Computer and Information Science professor Matt Blaze has figured out how to stop government spooks -- or anyone -- from eavesdropping.
Blaze and third-year graduate students Eric Cronin and Micah Sherr spent four months last year testing the security of phone-tapping systems used by law enforcement agencies.
The results -- which shocked the team and have received national attention -- showed that the systems are actually very easy to fool.
"We were very surprised that the systems used by law enforcement agencies are not very robust," Blaze said. "Almost anything we'd think of [to fool the wiretaps] turned out to work."
Their research, which was completed last November, comes on the heels of a congressional investigation into a National Security Agency domestic wiretapping program, which The New York Times exposed in December. It was discovered that President Bush has granted permission for the phone of someone believed to have terrorist ties to be tapped more than 30 times. The constitutionality of this has yet to be determined.
By equipping their laboratory with surplus FBI eavesdropping tools purchased at auction Web site eBay.com, the researchers were able to demonstrate that phone-tapping systems have two key vulnerabilities.
One of Blaze's discoveries is based on the fact that the wiretapping systems rely on a sound -- called a C-tone -- that indicates a phone is on the hook and no recording needs to be done.
The researchers discovered that computers can easily forge C-tones. As long as the noise continues, speakers are free to talk without worrying about anyone eavesdropping on them.
According to Cronin, the C-tone is not even a "well-guarded secret" as it is discussed explicitly in easily obtainable wiretapping equipment catalogues.
Another vulnerability in current phone-tapping systems is the way in which they record all the phone numbers dialed on a tapped phone, Blaze found.
The problem, according to Blaze's team, is that law enforcement agencies and phone companies have different methods for interpreting numbers dialed. Someone hoping to protect a phone call can take advantage of these differences by fooling a wiretap into recording a number completely different from the one actually dialed.
Since the wiretap-fooling techniques are so simple, it is not unlikely that individuals with better motives for doing so -- such as criminals or terrorists -- have already stumbled upon them, he said.
According to Blaze, the research has very serious legal implications.
Prosecutors often present printouts of phone calls and their times as non-contestable evidence in trials, he said.
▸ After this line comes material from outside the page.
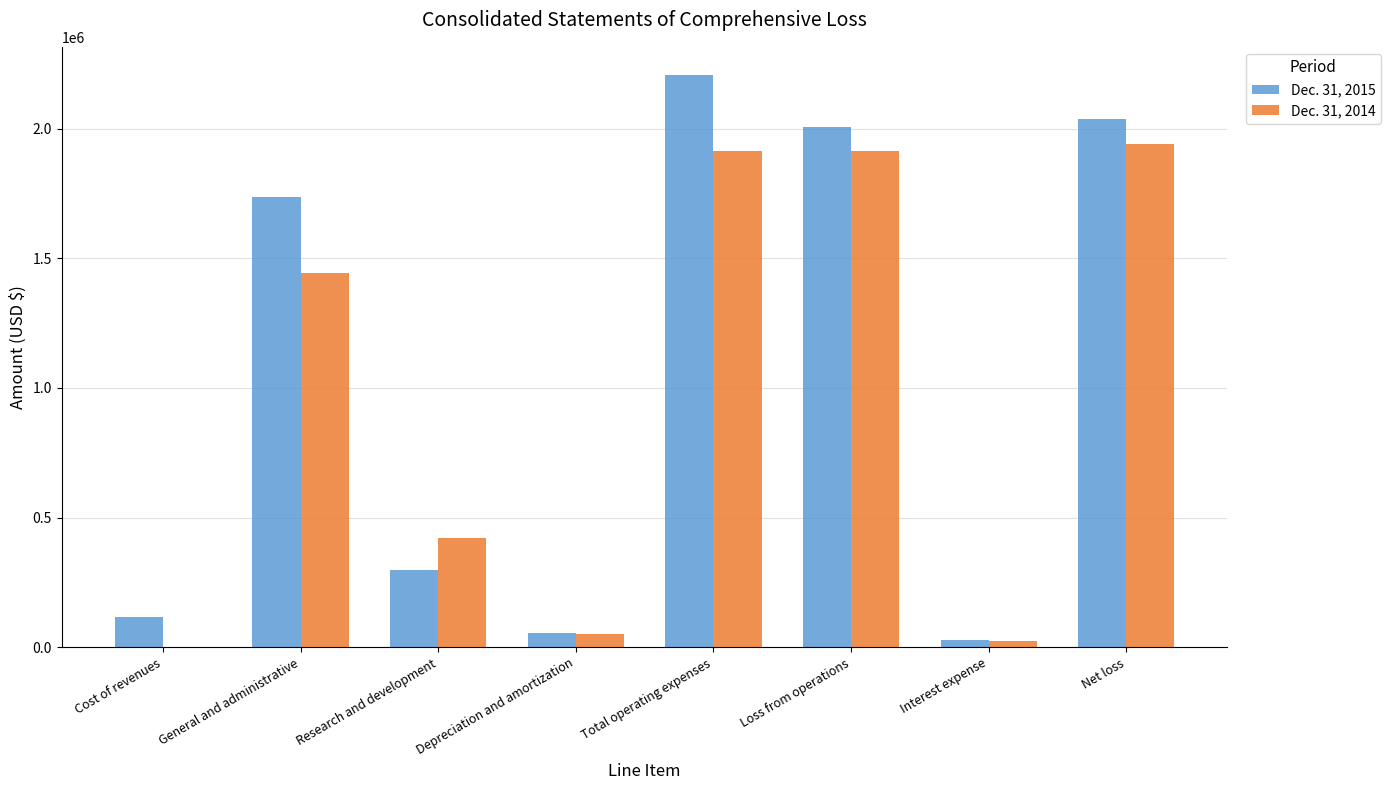

Which series changed the most between Cost of revenues and General and administrative?

Dec. 31, 2015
If phone taps are so easy to fool, then the evidence they gather "may not reflect reality at all," he said.
Because the research was so sensitive, the team met with FBI employees from the Philadelphia field office before publishing their study.
According to Sherr, the FBI was "extremely receptive" and took the research "very seriously."
Nevertheless, an FBI spokeswoman later told The New York Times that the organization is "aware of the possibility" that phone taps can be fooled using the techniques that Blaze's team discovered in their research.
She added that the vulnerabilities only exist in about 10 percent of state and federal phone taps today.
Though larger law enforcement agencies have more technologically advanced wiretaps, Blaze believes that local police stations may still be using older and more vulnerable systems.
Sherr attributes the national attention received by the team's work to to the research's "coolness factor," which he added is unusual in the computer science field.
Penn Computer and Information Science Department Chairman Fernando Pereira praised the research for its "scientific way of looking at security and privacy."
Pereira added that alerting the FBI that their procedures had flaws was the right thing to do.